PROGRAM TITLE:  	Soil Climate Information
ACTIVITY STREAMS: 	Observe/Data Mgt; Process; Assess
SCIENCE ELEMENT: 	Climate/Hydrologic Systems

 U.S. DEPARTMENT OF AGRICULTURE
Soil Conservation Service

DESCRIPTION:  Remote automated data collection network for soil climate 
and associated meteorological climate information. Nine sites in Puerto Rico, 
10 in Alaska, and 21 in coterminous states utilize meteor-burst technology 
(integrated with SCS SNOTEL western water supply system) to transmit data 
to master station and central database. These sites pilot test a potential 
national network of hundreds of sites to provide near real time soil moisture 
and temperature profiles for GC modelers, early warning of soil climate 
change, and assist in monitoring mitigation practices.

Reliability of sensor technology, data handling, information relevance, utility 
for GC scientists, and feasibility for expansion of network are ongoing 
evaluations. Chemical and biological processes in wet soils are being 
monitored in 8 eight states to better understand biogeochemical processes in 
such soils.  Soil temperature/moisture maps and attribute files are being 
prepared of the United States along with global scale maps for use by GC 
scientists.  Preliminary maps are currently available and used by interested 
scientists.

STAKEHOLDERS: Primary beneficiaries are U.S. global change scientists who 
need, or want, soil and soil-related information to assist in solving their 
problems. Because US soil classification uses soil climate, these data check the 
system and permits us to expand the system in other countries as we share 
derived soil climate data from their countries. This facilitates international 
correlation of resource information. We link with major international 
organizations, national soil research organizations, and individual scientists.

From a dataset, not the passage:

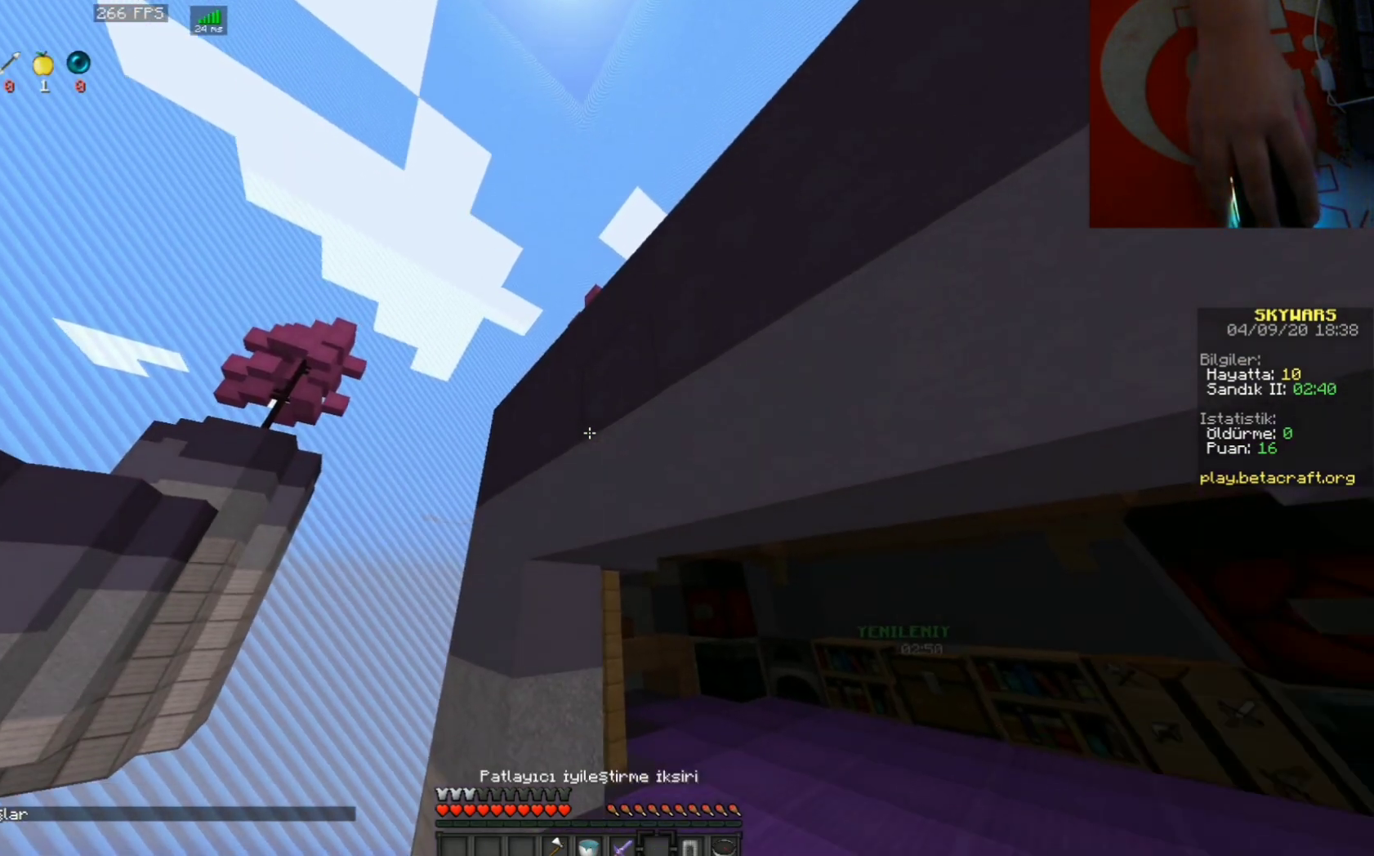
{"keys": [], "mouse": [], "events": [[167, "mouse_right", "up"]]}
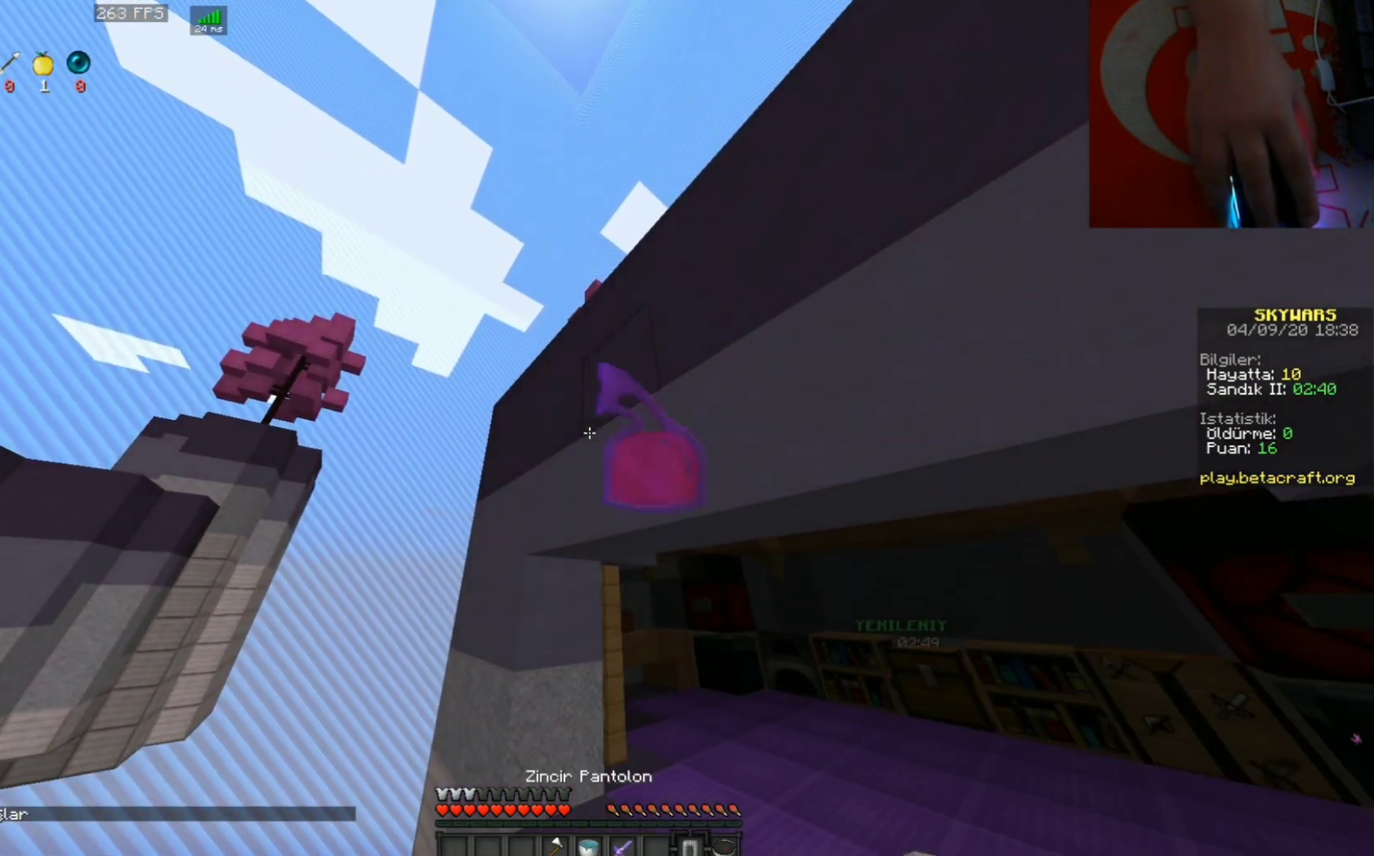
{"keys": [], "mouse": ["right"], "events": [[400, "mouse_right", "down"]]}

SHORT TERM POLICY PAYOFFS: Provides data layers for GIS, or small scale 
maps of soil climate to merge with soil maps, vegetation, water resources, 
degradation or other resource information to better visualize where things 
occur and where policy proposals may be directed.  Longer term would be the 
development of a near real time network for the US that is readily available 
for FEMA and for ongoing operational programs of the government.